The art of cooking reached its heyday much later, and not only professional chefs, but also amateurs - scientists, philosophers, writers, composers - took part in its improvement. Jean-Jacques Rousseau was famous for his ability to cook omelettes, and the "intoxicating" Rossini - pasta; Alexandre Dumas was no less proud than The Three Musketeers, a thick cookbook he had compiled, recipes for which he collected during his travels.

The prominent Russian writer VF Odoevsky in the 1930s-1940s published culinary advice called Kitchen in the Notes for Owners section on the pages of the Literaturnaya Gazeta. He described different foods, methods of storing meat, herbs, eggs, methods of canning vegetables and fruits. Odoevsky signed his kitchen tips with the pseudonym "Doctor Poof".

What is Odoevsky! It turns out that the great Gogol himself cooked superbly. His "signature dish" was pasta, which he cooked according to some of his own recipes: "first put a lot of oil and with two sauce spoons began to stir the pasta, then put salt, then pepper and, finally, cheese and continued stirring for a long time." Citing this fact in his memoirs, S. T. Aksakov wrote: “He did this business with all his heart, as if it were his favorite craft ... If fate had not made Gogol a great poet, he would certainly be an artist. a cook. "
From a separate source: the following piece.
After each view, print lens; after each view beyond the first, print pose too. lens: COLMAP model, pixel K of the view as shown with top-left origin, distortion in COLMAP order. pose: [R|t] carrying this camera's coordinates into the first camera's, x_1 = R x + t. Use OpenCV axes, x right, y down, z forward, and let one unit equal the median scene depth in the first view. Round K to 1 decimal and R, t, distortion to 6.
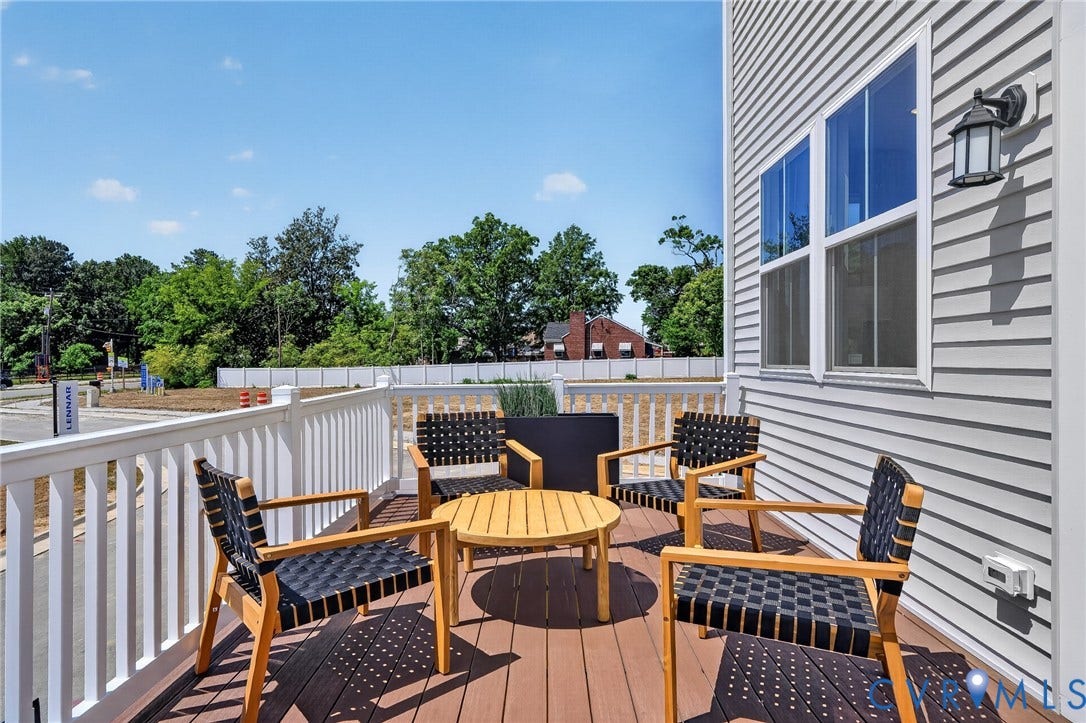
lens RADIAL K [[585.5, 0, 543.0], [0, 585.5, 361.5], [0, 0, 1]] dist [-0.000032, 0.000165]
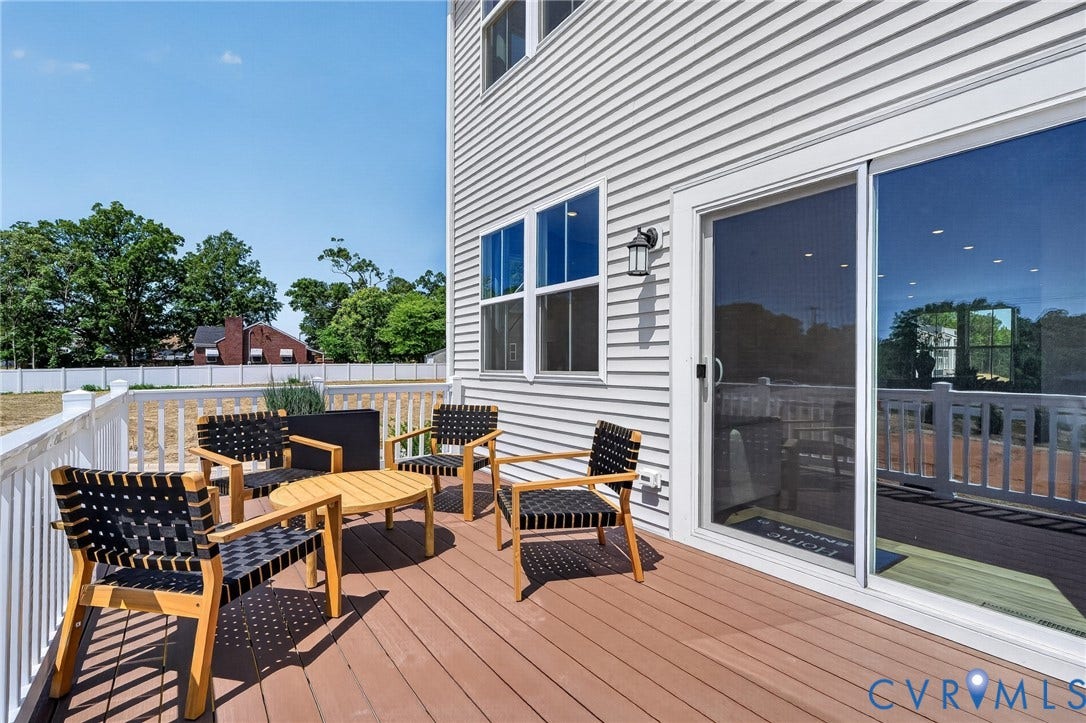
lens RADIAL K [[494.8, 0, 543.0], [0, 494.8, 361.5], [0, 0, 1]] dist [-0.002290, 0.000136]
pose [[0.803904, 0.011731, 0.594643, -0.210287], [-0.004880, 0.999902, -0.013129, 0.000591], [-0.594738, 0.007652, 0.803883, -0.050529]]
By the way, Gogol also showed his knowledge of cooking in his works of art. How thoroughly (and how appetizing!), For example, he told through the lips of Pulcheria Ivanovna about the mushrooms and about what pies were prepared by the "old-world landowners": pies with cheese, urda, cabbage, buckwheat porridge, "soft and a little sour."

The famous soup in a saucepan mentioned by Gogol in The Inspector General, the one that “came straight from Paris on the ship”, is by no means a lie, <not Khlestakov's fantasy. This soup was actually. Petersburg post-director K. Ya. Bulgakov, whose correspondence with his brother was published at the beginning of our century in the journal Russian Archive, back in 1821, reporting about the dinner at which he was present, mentioned that they ate turtle soup made in Ost -India and sent to Petersburg from London."Now the reasoning of food has reached such a degree of perfection that ready meals from Roberts in Paris are sent to India in some kind of tinware of a new invention, where they are kept from any spoilage," Bulgakov wrote.

Pushkin also paid attention to cooking. Admiring the taste of the cutlets, called Pozharskie, he gave cheerful verse advice in a letter to his friend Sobolevsky:

At your leisure, dine at Pozharsky's in Torzhok,
Taste the fried cutlets.

These cutlets were prepared from chicken meat and, as experts have established today, added cream to it, thanks to which the chicken meat retained its delicate and delicate flavor.

In the same message, Pushkin advised:

Order yourself in Tver
With parmazan macaroni,
Boil the eggs.

Further, Pushkin gave recommendations for cooking fresh trout: "As you see: turned blue, pour a glass of Chablis into your ear", not forgetting about such details:

So that the ear is to your heart,
It will be possible to put some pepper in boiling water,
A small piece of onion.

And what about the descriptions of the dinners at Eugene Onegin? Guided by them, you can compose an original menu: the exquisite cuisine of Eugene himself, where there will be “roast beef bloody and truffles ... French cuisine is the best color ”,“ Strasbourg's imperishable pie ”, the one that lay“ between the Limburgskiy cheese and the golden pineapple ”, and the simpler Larins:“ fat pie ”, roast and blancmange, "Russian pancakes". And if the heroes of the novel drink drinks, then Eugene Onegin has "ai", "clicquot", "burgundy", while the Larins have kvass, which "was consumed like air", lingonberry water, tea with rum, and from wines - " tsymlyanskoe ". All this testifies to Pushkin's good knowledge of both French cuisine and Russian.